El Greco's nativity scenes were very popular throughout his career, and six were listed in the 1621 inventory of his son Jorge Manuel's possessions. This explains how this painting came to be separated from the rest of the altarpiece, as it was possibly the most popular subject. A smaller copy of this painting painted in 1598 is in the collection of the Galleria Nazionale d'Arte Antica.

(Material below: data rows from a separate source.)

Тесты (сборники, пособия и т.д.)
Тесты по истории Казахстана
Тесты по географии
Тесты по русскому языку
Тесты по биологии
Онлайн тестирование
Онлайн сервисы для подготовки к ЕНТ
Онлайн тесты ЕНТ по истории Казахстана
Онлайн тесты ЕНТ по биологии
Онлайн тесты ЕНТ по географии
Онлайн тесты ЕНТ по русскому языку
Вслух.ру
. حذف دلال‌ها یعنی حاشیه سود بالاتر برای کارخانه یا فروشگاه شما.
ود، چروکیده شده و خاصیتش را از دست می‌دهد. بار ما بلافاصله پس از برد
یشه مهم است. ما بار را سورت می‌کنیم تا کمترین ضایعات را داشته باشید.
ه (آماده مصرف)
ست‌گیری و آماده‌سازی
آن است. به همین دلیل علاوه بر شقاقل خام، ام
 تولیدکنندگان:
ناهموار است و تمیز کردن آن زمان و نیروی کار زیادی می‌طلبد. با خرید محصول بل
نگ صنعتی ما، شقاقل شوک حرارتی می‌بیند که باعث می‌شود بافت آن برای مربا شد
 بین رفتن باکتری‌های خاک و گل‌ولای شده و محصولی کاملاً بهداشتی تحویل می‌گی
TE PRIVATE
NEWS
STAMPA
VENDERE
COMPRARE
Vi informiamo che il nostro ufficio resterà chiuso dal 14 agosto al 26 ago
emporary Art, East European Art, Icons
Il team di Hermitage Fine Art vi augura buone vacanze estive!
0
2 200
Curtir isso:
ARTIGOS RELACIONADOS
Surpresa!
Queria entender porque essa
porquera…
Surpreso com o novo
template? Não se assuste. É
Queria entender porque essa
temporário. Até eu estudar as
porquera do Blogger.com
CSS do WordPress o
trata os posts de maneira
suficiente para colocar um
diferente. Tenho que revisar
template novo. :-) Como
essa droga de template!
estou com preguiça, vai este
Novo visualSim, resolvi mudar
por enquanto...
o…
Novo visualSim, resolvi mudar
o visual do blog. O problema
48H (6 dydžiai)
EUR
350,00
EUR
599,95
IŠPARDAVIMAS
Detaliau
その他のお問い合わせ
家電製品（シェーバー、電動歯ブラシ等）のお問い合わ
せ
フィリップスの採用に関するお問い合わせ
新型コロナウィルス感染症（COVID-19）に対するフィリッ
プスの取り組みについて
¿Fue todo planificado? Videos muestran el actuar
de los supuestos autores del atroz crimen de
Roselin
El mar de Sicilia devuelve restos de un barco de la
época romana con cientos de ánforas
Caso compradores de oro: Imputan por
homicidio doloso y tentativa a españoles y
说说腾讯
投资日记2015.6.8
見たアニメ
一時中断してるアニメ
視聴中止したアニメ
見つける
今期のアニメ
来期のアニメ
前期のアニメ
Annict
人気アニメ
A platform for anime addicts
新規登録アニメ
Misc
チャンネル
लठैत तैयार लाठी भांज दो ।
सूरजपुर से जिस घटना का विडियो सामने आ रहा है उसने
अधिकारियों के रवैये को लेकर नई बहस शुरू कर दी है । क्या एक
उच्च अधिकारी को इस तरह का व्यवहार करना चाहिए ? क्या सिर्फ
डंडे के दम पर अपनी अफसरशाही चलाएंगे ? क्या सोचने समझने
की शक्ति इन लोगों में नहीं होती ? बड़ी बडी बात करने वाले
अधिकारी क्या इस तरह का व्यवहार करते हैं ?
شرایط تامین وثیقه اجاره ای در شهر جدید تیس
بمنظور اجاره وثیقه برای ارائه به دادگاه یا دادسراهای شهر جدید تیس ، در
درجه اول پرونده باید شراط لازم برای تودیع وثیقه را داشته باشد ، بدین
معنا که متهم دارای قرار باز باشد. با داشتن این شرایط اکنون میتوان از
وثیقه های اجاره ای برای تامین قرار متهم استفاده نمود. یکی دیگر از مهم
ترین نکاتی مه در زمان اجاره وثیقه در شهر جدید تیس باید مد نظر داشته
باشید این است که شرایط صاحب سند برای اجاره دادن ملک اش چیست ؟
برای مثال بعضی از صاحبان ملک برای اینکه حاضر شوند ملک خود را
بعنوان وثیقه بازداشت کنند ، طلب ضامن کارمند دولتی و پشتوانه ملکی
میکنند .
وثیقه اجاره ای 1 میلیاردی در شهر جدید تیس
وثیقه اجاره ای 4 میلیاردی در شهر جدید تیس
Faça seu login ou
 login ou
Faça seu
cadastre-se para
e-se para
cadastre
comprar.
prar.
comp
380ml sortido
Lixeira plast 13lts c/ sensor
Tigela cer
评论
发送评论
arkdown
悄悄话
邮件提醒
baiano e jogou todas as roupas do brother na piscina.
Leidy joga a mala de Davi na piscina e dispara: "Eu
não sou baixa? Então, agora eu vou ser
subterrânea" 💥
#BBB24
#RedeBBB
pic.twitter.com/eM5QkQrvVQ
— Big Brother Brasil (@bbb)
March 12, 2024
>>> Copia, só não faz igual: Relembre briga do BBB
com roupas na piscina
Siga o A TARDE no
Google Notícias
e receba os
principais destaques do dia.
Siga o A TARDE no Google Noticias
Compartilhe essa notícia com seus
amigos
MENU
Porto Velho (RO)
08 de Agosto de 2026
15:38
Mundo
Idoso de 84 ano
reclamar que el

In 1581 Philip III of Spain granted land for the building of this chapter of nuns of the Order of St. Augustine, which was named after its commissioner, Dona Maria de Aragón, a lady-in-waiting to the queen, Dona Ana de Austria. She negotiated initial delivery of the altarpiece in 1596, but died sometime before payment in September of 1600. El Greco had promised delivery by Easter 1599, but only delivered in July 1600, whereupon it was appraised by Dona Maria de Aragón's executors in August 1600. The altarpiece was intact until 1808, but after deconstruction it was no longer on show there and on 17 August 1836 Baron Taylor purchased it for King Louis Philippe, at whose sale 21 May 1853, lot number #108, it subsequently went to the brothers Émile Péreire (1800-1875) and Isaac Péreire (1806-1880), Paris; from their sale, Hôtel Drouot, Paris, 30–31 January 1868, lot number 31, it went to Félix Bamberg, consul of Messina, at whose sale in 1879, it was purchased for the Royal Palace, Sinaia.